> [PASSAGE]:
>>>

ActAdd trades off statistical robustness (using more than a single prompt pair) for speed and simplicity, compared to contrastive activation addition (CAA) which aggregates over many pairs. The positional nature of the steering vector (injecting at specific token positions rather than broadcasting) allows fine-grained control over where in the sequence the steering takes effect.

<<<

> [DIRECTIONS]: Please output the part of the ActAdd passage starting at "ActAdd trades off" and ending at "steering takes effect.", copied word for word.

> [SUPPLIED DATA]:
>>>

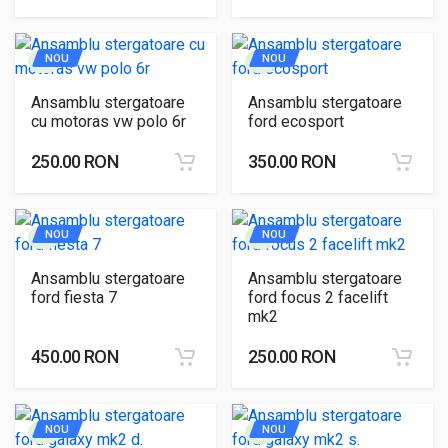
NOU
NOU
Ansamblu stergatoare
Ansamblu stergatoare
cu motoras vw polo 6r
ford ecosport
250.00 RON
350.00 RON
NOU
NOU
Ansamblu stergatoare
Ansamblu stergatoare
ford fiesta 7
ford focus 2 facelift
mk2
450.00 RON
250.00 RON
NOU
NOU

<<<

> [RESPONSE AREA]:
ActAdd trades off statistical robustness (using more than a single prompt pair) for speed and simplicity, compared to contrastive activation addition (CAA) which aggregates over many pairs. The positional nature of the steering vector (injecting at specific token positions rather than broadcasting) allows fine-grained control over where in the sequence the steering takes effect.